Dance and Drama Awards (DaDA)
The Government’s Dance and Drama Award Scheme provides grants for exceptionally talented people who wish to pursue a career as a performer. Awards are means-tested. The maximum Awards will fund 100% of a student’s course fee and provide them with an annual living allowance in the form of a grant (it does not need to be repaid). For further information visit www.gov.uk/dance-drama-awards
Advanced Learner Loans (ALL)
The Government’s Advanced Learner Loans provide students of 19 years and over a loan to help to fund their course fees. Loan eligibility does not depend on your income, there are no credit checks, and they are available to those who have already had a student loan. When you take out an ALL you will also get access to bursaries to support your travel, living and childcare costs.
Bursaries available at The Oxford School of Drama
The Oxford School of Drama is committed to promoting inclusivity in the arts and is working proactively towards greater diversity in the range of actors training for the profession. Lack of available funding, which disproportionately affects those applying for our Foundation and One-Year courses, can be a barrier to talented prospective students.

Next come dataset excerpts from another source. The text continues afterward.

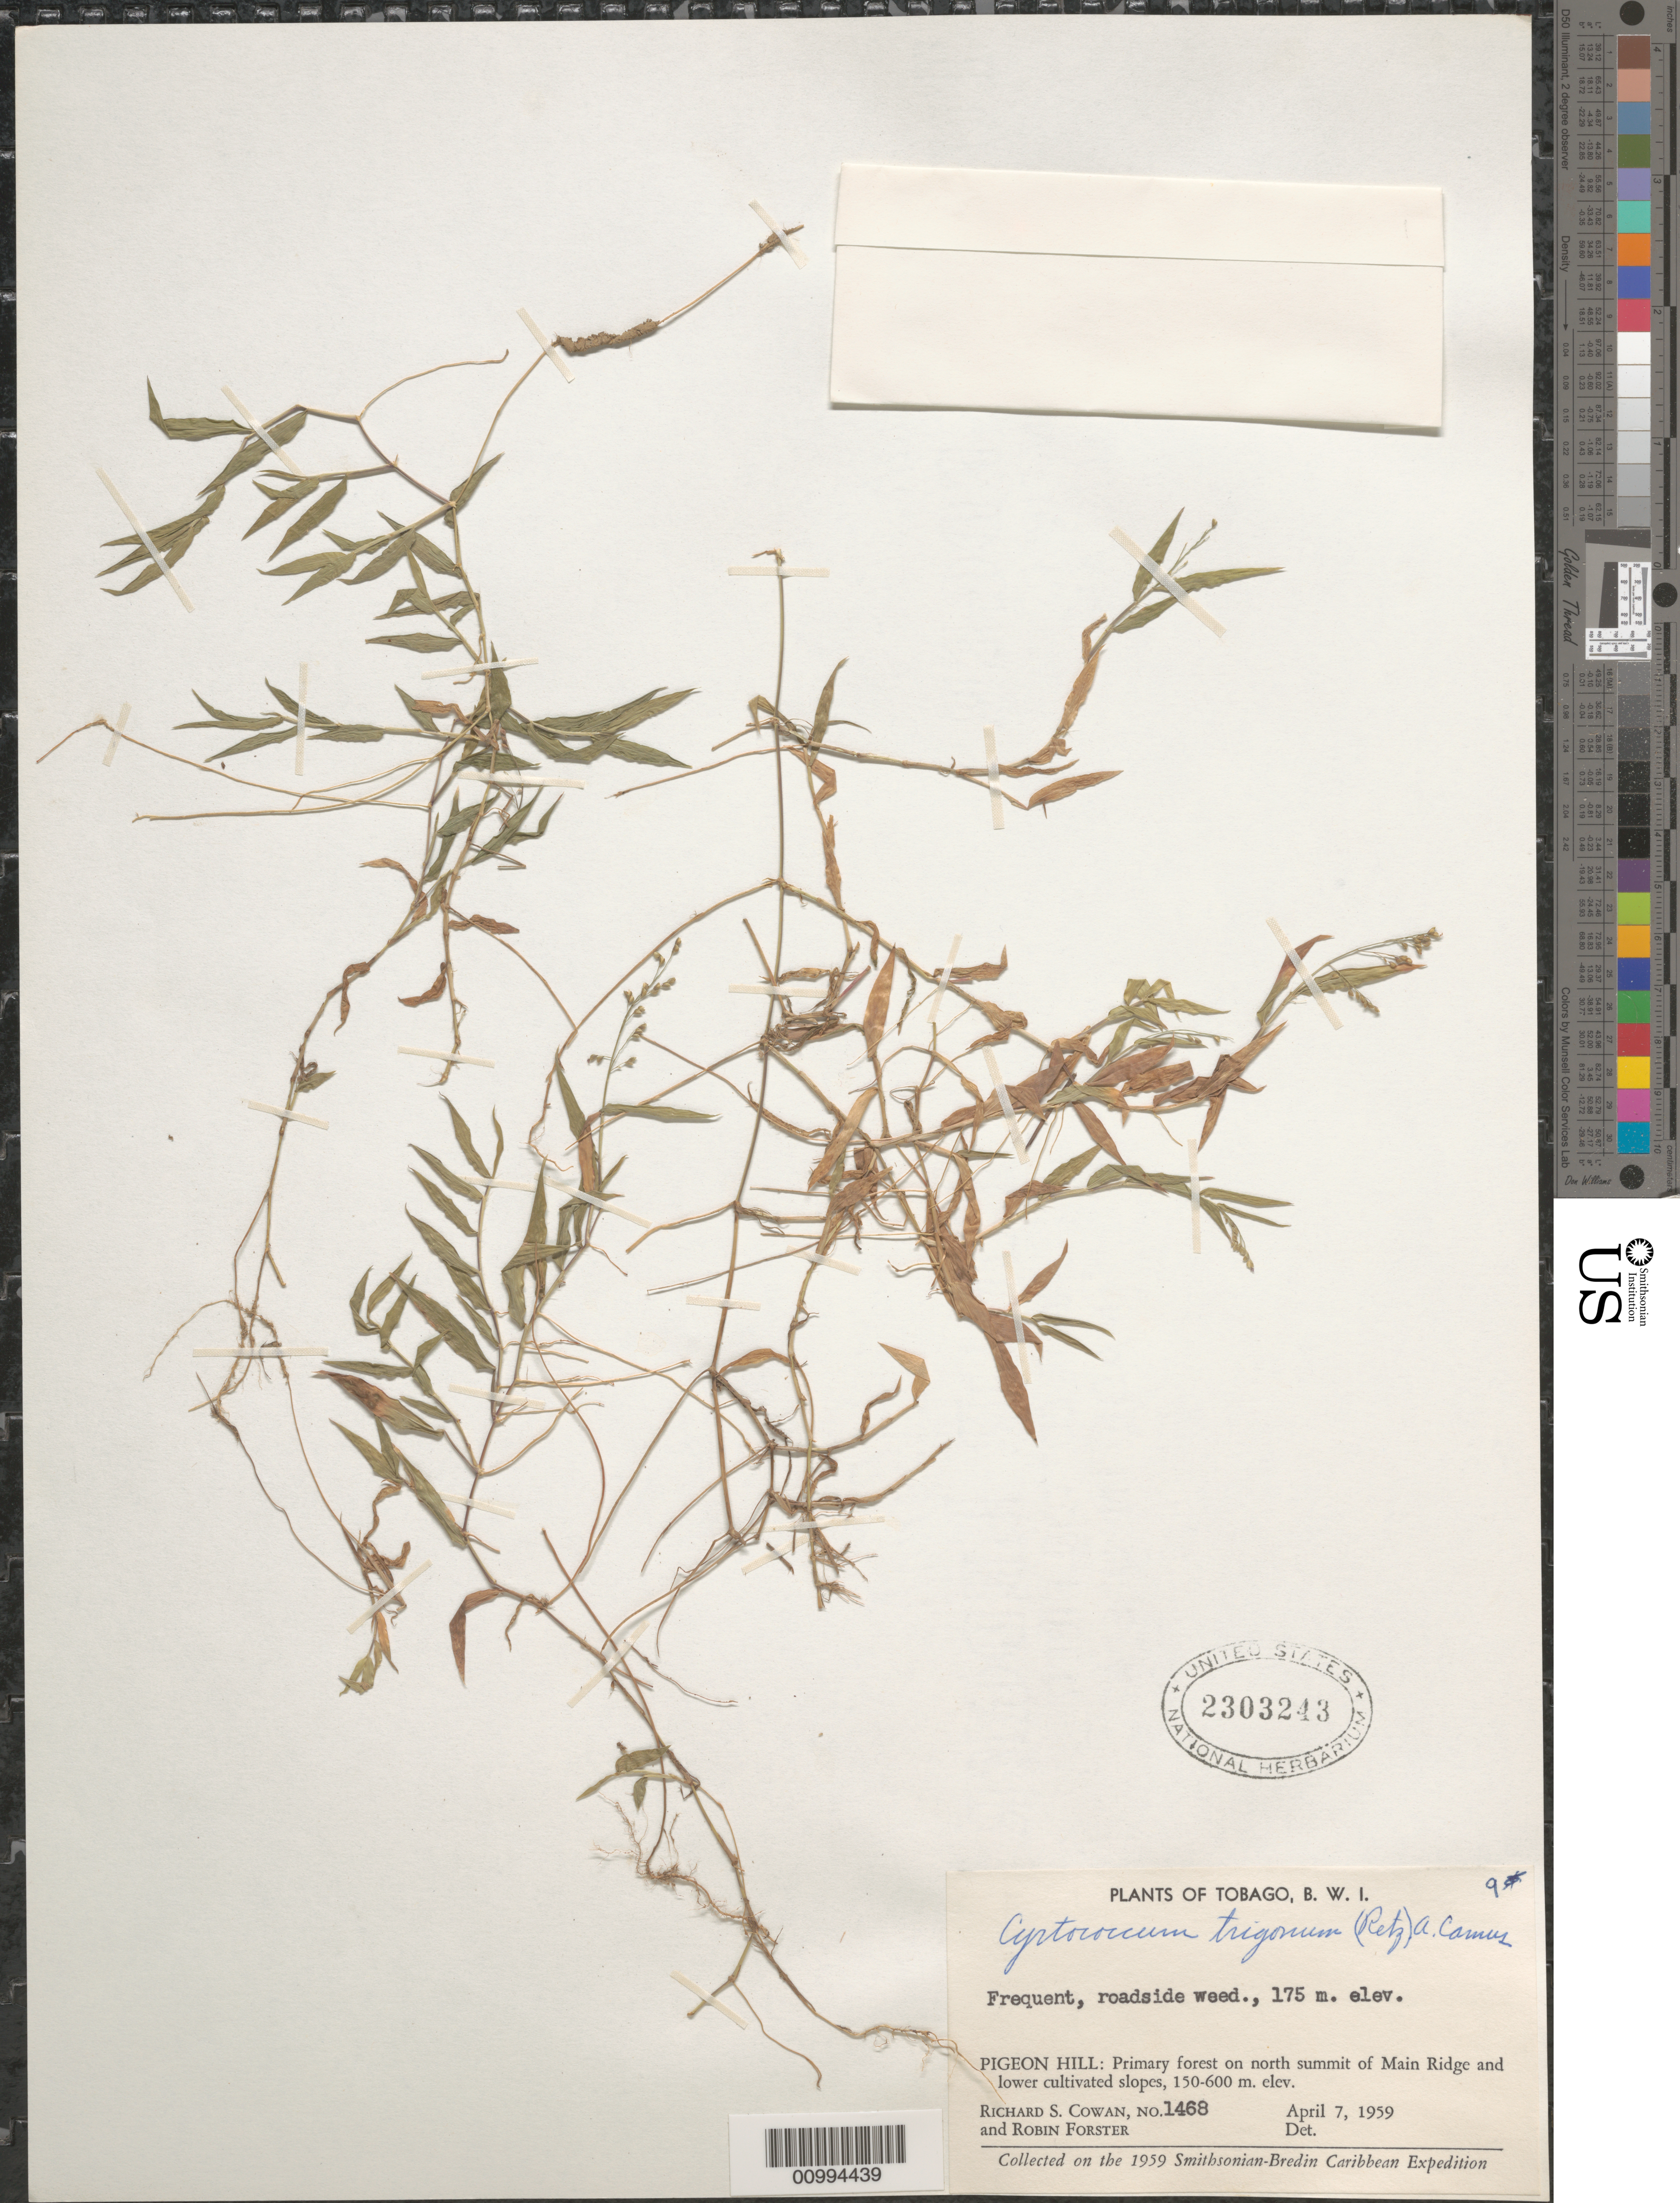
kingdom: Plantae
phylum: Tracheophyta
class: Liliopsida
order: Poales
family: Poaceae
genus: Cyrtococcum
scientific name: Cyrtococcum trigonum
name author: (Retz.) A. Camus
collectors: R. S. Cowan & R. Forster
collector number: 1468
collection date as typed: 07 Apr 1959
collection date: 1959-04-07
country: Trinidad and Tobago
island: Tobago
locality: Pigeon Hill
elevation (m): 150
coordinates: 0 N, 0 E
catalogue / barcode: US 2303243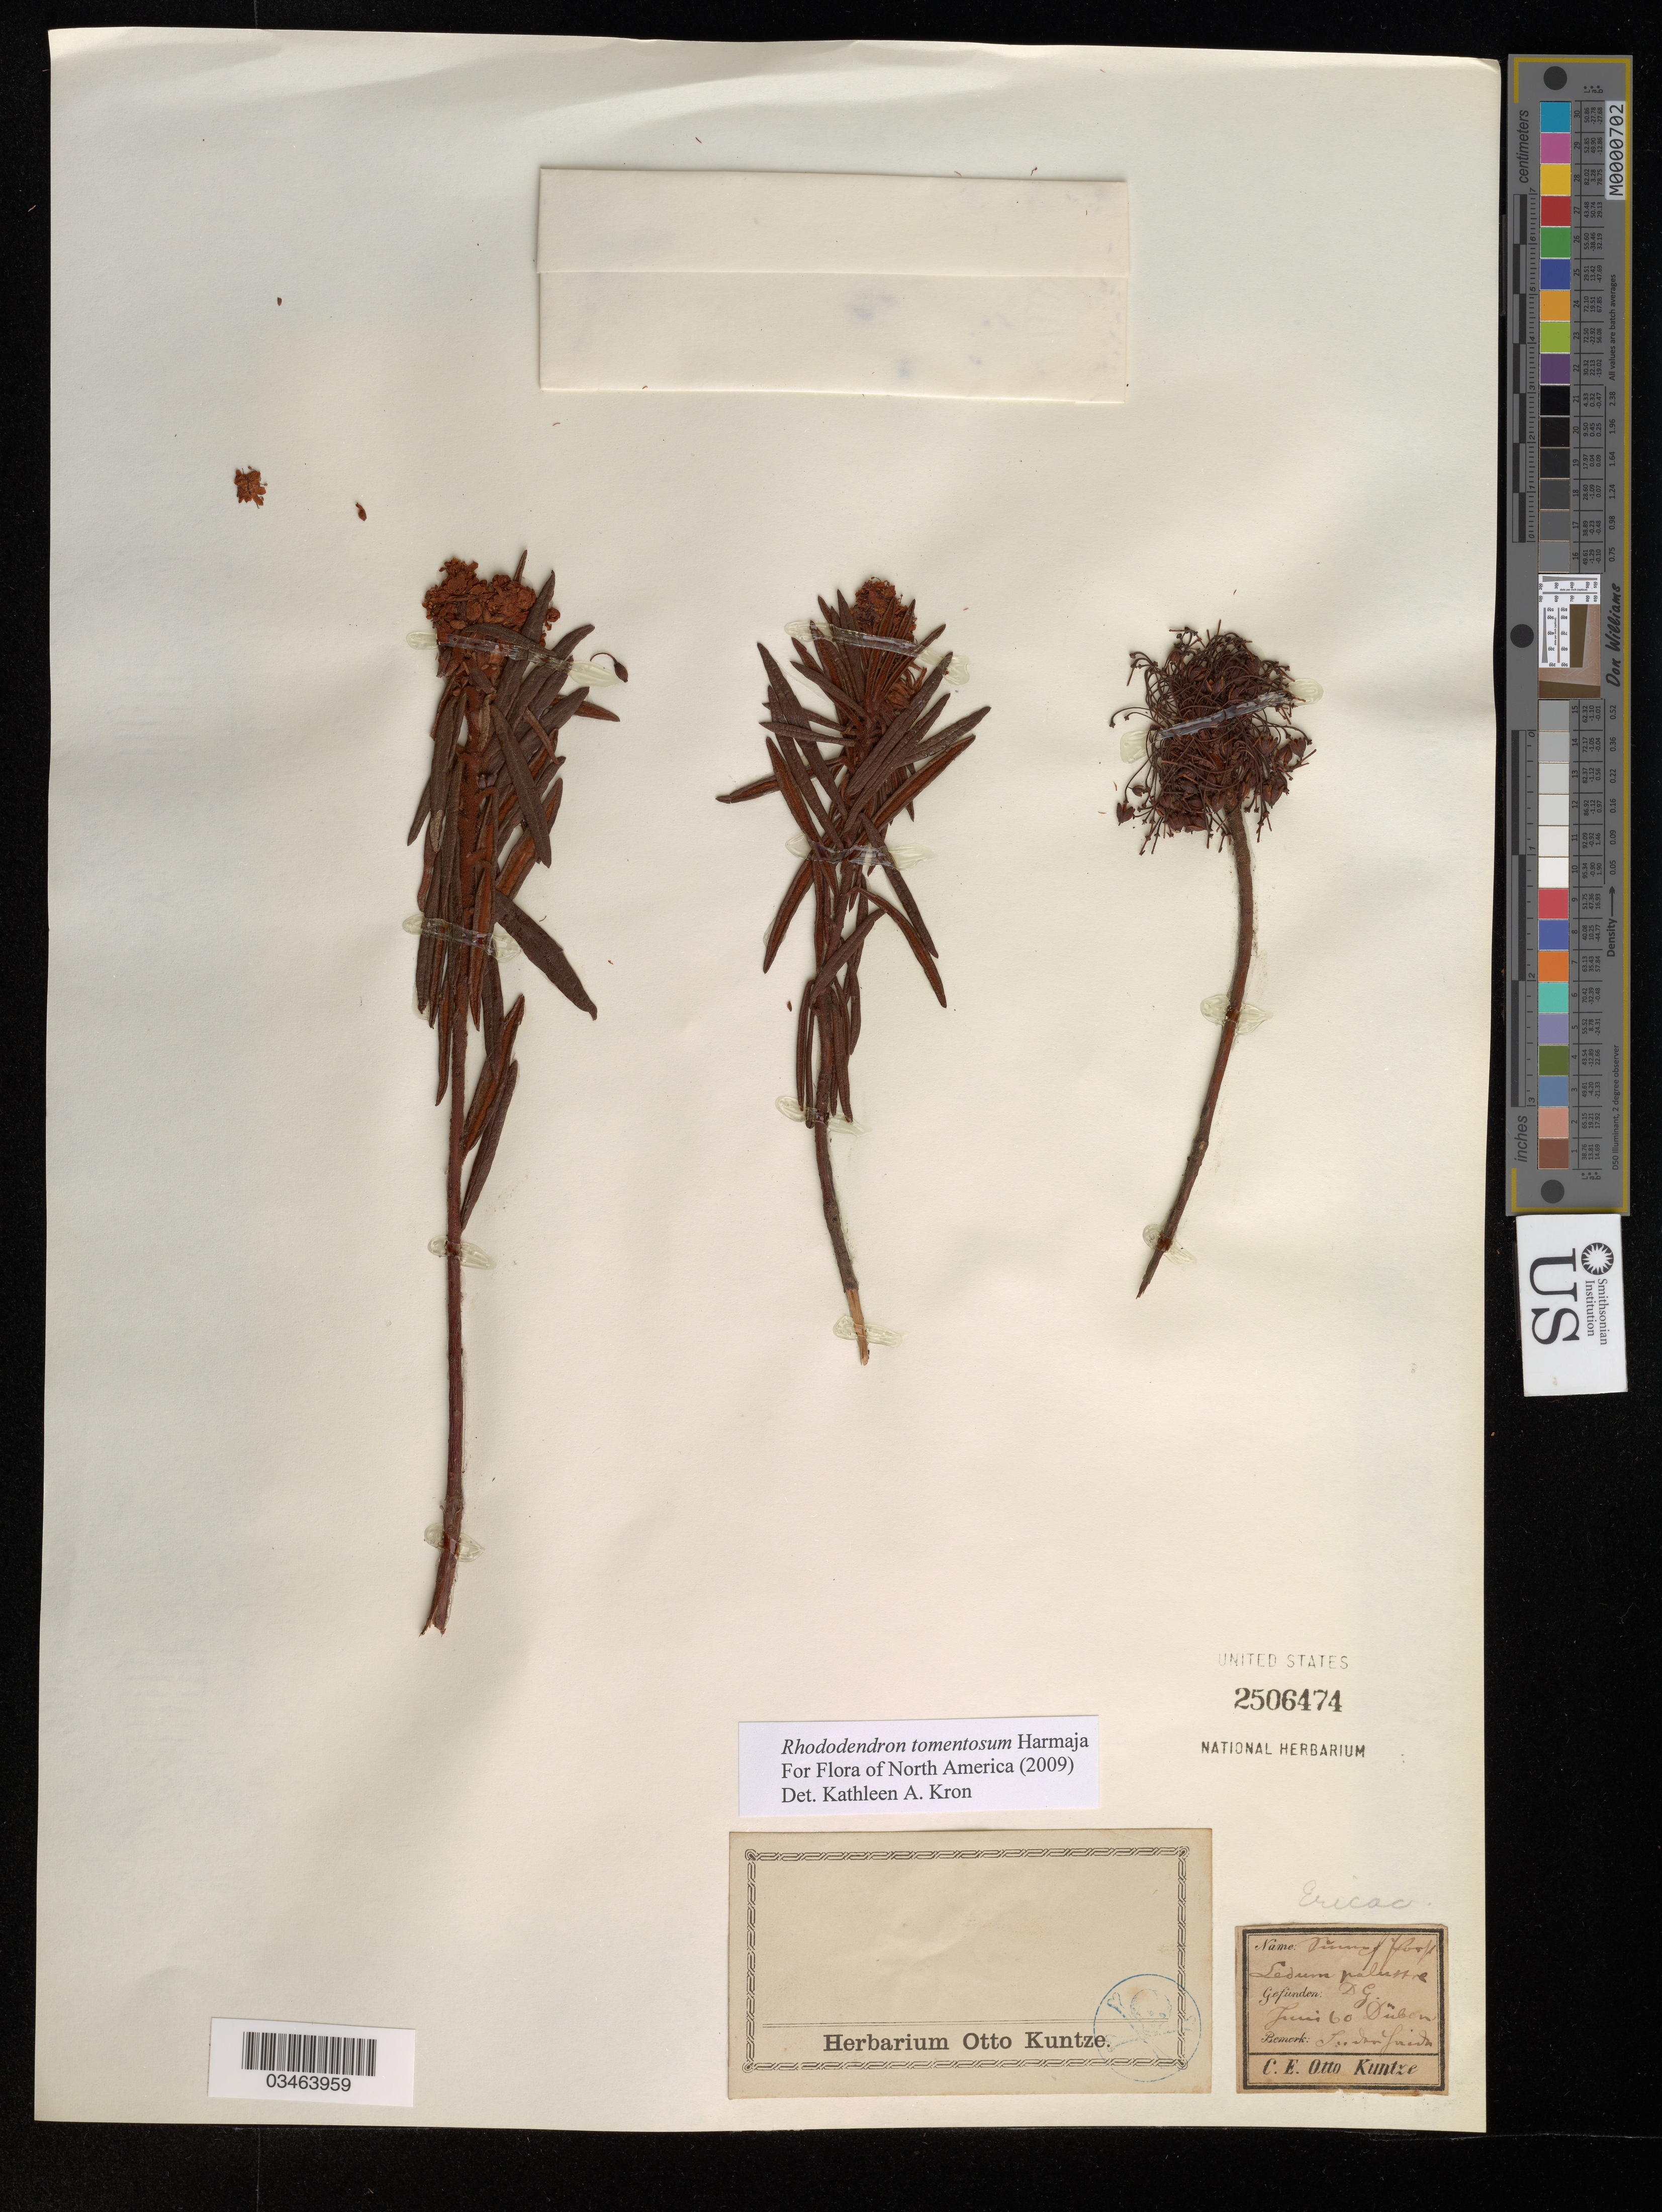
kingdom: Plantae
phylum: Tracheophyta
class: Magnoliopsida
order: Ericales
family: Ericaceae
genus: Rhododendron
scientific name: Rhododendron tomentosum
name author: Harmaja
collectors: ex herb. Otto Kuntze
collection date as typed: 6 60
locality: DG. Dűben?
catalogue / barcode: US 2506474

As part of our commitment to ensuring fairer access, we offer three bursaries for students accepted onto our Six Month Foundation Course and two for our One Year Acting Course, for entry in September 2023.
The bursary amounts are as follows
- 3 x Foundation Course bursaries – £3.5k each
- 2 x One Year Course bursaries – £5K
For the Foundation Course bursaries, applications are welcomed from anyone with a household income under £35,000 for whom the total fee amount acts as a barrier to accepting a place.
For the One Year Course bursary, applications are open to anyone who will be 24 or over on the day the course begins and therefore not eligible for a DaDA award, with a household income under £35,000. Visit our Funding and Fees page for more information.
For more information about external funding opportunities see below:
Spotlight provide a list of some Funds and Bursaries Funds, Bursaries and Awards you should know about to help towards course fees and pursue your passion in the Arts.
This includes The National Youth Arts Trust who grant drama bursaries, up to £1,000 each, to talented young people aged 12-25 who can’t afford to access opportunities in the arts.
Open Door is an organisation that helps talented young people who do not have the financial support or resources to gain a place at one of the UK’s leading drama schools.
The Turn2us website allows you to search a database of over 3,000 charitable funds offering welfare and educational grants, financial assistance and other forms of support. Go to the Grants search page below, and enter your postcode to see a list of the charitable grants in your local area which you might be able to apply for.
There is also The LET Bursary which is a joint initiative from Les Enfants Terribles and WildChild to help support emerging talent through a 3-year undergraduate course plus their first year as a professional actor.
The Mayflower Theatre Higher Education Bursary Scheme provides financial support.